* _你的任务_:
请紧接这篇回忆张晴窗的文章的最后一句，把文章继续往下写。

* _节选_:
-- -- --
张晴窗原籍长沙,20岁来到修水从事革命活动。1926年在修水加入共产党,国共合作时期受共产党委派在国民党中任职,秋收起义期间在修水组织农民暴动,失败后返长沙学习,结业后在国民党军中任文书,军需等职。1937年复来修水居住,重组农工民主党任主任,解放前夕组建民主自卫军,任政委,在官兵中进行革命宣传,为迎接修水和平解放作出了极大努力。
解放后他在修水担任过区长,县政协副主席,新华书店,图书馆等领导职务。
这么一个经历复杂的人,注定命运坎坷,在文化大革命那场灾难中,在劫难逃。
文革前,在县城余家巷财神庙后面的工商联祠堂,有一个高高的石库门,最里面住着我家,我老爸当时是工商联主任,和我家相邻的是张晴窗一家。那时我只有几岁,不懂事,如果我要知道张伯伯是一个干过很多大事的人,一定会佩服的不得了,我是个好奇心极强的人,我一定会缠着他给我讲他过去惊险的革命故事。现在,这个老祠堂仍存留在。
张伯伯给我留下模糊印象:瘦瘦的身材瘦瘦的脸,中等个子,带副深度近视眼镜,安静儒雅,眼神犀利,外型用一个人来比喻的话,有点象电影《红岩》中的叛徒甫志高,张伯伯给人的感觉有点狡黠,难怪文革中其中有顶帽子是叛徒,更要怪他解放前一会儿给共产党干,一会儿给国民党干,这种颠来倒去的身份,文革哪会放过他。
-- -- --
从合集中摘录的记录
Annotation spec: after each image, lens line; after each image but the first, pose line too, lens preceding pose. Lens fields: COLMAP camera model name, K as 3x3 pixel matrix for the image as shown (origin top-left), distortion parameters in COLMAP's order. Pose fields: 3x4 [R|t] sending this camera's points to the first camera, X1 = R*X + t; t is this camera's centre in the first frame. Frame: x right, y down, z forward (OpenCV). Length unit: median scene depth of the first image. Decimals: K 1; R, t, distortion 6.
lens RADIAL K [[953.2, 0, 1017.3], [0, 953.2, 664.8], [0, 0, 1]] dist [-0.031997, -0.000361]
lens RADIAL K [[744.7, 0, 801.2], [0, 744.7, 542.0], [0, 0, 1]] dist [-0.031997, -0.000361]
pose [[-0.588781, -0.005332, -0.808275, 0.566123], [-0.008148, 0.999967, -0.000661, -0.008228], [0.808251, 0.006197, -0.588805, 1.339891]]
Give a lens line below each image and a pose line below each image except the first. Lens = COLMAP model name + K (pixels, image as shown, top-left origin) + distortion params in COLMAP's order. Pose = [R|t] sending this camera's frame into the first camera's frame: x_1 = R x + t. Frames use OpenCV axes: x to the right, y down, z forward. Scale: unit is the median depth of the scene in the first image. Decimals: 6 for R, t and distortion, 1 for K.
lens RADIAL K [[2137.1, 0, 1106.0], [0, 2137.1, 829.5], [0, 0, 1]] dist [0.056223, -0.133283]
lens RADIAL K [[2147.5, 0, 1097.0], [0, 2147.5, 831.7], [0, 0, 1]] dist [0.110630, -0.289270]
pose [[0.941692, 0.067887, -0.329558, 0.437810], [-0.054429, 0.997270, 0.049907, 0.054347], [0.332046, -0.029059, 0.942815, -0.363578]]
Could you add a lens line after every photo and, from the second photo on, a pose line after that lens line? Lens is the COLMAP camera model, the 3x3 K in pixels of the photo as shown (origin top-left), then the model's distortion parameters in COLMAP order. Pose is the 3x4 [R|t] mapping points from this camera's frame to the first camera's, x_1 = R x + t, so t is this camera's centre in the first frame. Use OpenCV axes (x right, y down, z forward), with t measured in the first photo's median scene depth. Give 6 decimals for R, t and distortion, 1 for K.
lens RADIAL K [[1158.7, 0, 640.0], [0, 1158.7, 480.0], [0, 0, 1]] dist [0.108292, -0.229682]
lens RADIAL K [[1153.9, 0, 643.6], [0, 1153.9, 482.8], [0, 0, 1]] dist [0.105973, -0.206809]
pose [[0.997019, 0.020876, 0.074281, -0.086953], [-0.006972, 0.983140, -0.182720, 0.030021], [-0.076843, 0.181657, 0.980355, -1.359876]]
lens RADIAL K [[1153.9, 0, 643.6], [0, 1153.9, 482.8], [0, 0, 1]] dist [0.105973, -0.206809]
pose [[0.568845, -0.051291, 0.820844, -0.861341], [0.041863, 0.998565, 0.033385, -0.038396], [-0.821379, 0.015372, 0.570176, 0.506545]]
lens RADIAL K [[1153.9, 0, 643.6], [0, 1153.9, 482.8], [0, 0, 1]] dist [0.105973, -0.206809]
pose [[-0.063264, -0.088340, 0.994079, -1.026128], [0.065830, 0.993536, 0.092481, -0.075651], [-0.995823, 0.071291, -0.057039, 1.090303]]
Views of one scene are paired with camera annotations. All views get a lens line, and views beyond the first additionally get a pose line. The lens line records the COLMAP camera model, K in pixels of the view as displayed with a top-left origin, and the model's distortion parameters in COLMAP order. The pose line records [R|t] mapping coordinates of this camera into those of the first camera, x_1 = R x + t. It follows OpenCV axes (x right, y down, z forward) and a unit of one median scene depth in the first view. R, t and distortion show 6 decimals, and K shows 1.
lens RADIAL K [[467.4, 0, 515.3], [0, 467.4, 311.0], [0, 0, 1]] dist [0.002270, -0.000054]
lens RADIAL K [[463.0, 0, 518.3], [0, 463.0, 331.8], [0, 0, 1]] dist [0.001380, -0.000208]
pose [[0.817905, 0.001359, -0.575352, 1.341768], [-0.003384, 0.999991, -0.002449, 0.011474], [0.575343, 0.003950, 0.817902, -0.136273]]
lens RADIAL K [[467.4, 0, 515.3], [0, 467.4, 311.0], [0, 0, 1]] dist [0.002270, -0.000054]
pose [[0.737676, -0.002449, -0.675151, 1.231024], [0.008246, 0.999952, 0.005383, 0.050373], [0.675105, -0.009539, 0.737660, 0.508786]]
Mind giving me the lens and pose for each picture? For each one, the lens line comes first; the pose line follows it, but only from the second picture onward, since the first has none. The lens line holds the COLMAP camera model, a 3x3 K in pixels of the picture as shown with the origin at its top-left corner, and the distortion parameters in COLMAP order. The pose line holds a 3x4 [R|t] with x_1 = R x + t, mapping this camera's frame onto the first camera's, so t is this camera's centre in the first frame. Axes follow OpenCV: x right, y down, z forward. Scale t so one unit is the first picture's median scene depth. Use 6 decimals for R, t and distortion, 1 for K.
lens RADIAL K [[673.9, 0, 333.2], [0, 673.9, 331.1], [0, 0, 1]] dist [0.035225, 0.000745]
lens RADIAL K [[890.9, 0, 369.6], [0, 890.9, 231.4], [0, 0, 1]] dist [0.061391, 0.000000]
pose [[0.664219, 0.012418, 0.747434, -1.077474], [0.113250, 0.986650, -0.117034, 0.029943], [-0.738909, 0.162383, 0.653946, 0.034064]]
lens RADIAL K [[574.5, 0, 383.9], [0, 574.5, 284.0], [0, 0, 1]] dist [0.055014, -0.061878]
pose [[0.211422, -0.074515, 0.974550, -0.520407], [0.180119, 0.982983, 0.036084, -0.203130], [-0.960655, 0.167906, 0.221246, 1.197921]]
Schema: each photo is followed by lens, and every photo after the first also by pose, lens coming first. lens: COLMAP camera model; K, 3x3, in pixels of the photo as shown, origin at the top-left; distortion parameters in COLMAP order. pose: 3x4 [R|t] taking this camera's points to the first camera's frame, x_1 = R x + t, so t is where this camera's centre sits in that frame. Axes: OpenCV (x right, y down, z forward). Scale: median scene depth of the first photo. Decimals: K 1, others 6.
-- -- --
* _已解问题_:
张伯伯家里书香气氛浓郁,书架上有很多书,墙壁上挂有古字画,古红木家具,青莲花瓷鼓桌凳,家中干静整洁,透视着主人家的气度和修养,和我家破破烂烂相比,没法比。
张伯伯在图书馆任馆长时,我和他最小的儿子因同龄常常一起去图书馆玩耍。那时图书馆地址在现在的武装部,图书馆很安静,我们是小孩,他不撵我俩,只是和气叫我俩不要大声吵闹。
文革开始,造反派抄了我家,也抄了张晴窗的家。抄张家时,怀疑他家藏有武器,因他在国民党军队干过,还在修水组建过自卫武装,把他家的地板全部撬开,挖地三尺,枪没找到,还真的找到了几颗子弹壳作为罪证。
在那个是非颠倒的年代,我不知给他带了多少顶莫须有的帽子,游了多少次街,罚了多少次跪,挨了多少次打,精神和肉体受到了严重伤害和摧残。
没有人格,失去尊严的他,对生命对前途失去希望和信心。1968年他在黄田里隔离审查,监督劳动期间,用一根绳索,结束了自己62岁的生命,死了,还背上一个罪上加罪的罪名:顽固不化,自绝于人民。
他死得冤,白色恐怖里,没有要去他的脑袋,红色政权下,自己不想要自己的脑袋。
后来虽然平了反,但对于一个死去的人,我认为没有任何意义。
我算了一下,他如果活到现在,刚好是百岁老人,当初,他作了一种消极的选择。
68年秋,张晴窗去世后,他的夫人带着孩子下放去了黄沙港,我家也下放去了杭口,结束了这种邻居关系。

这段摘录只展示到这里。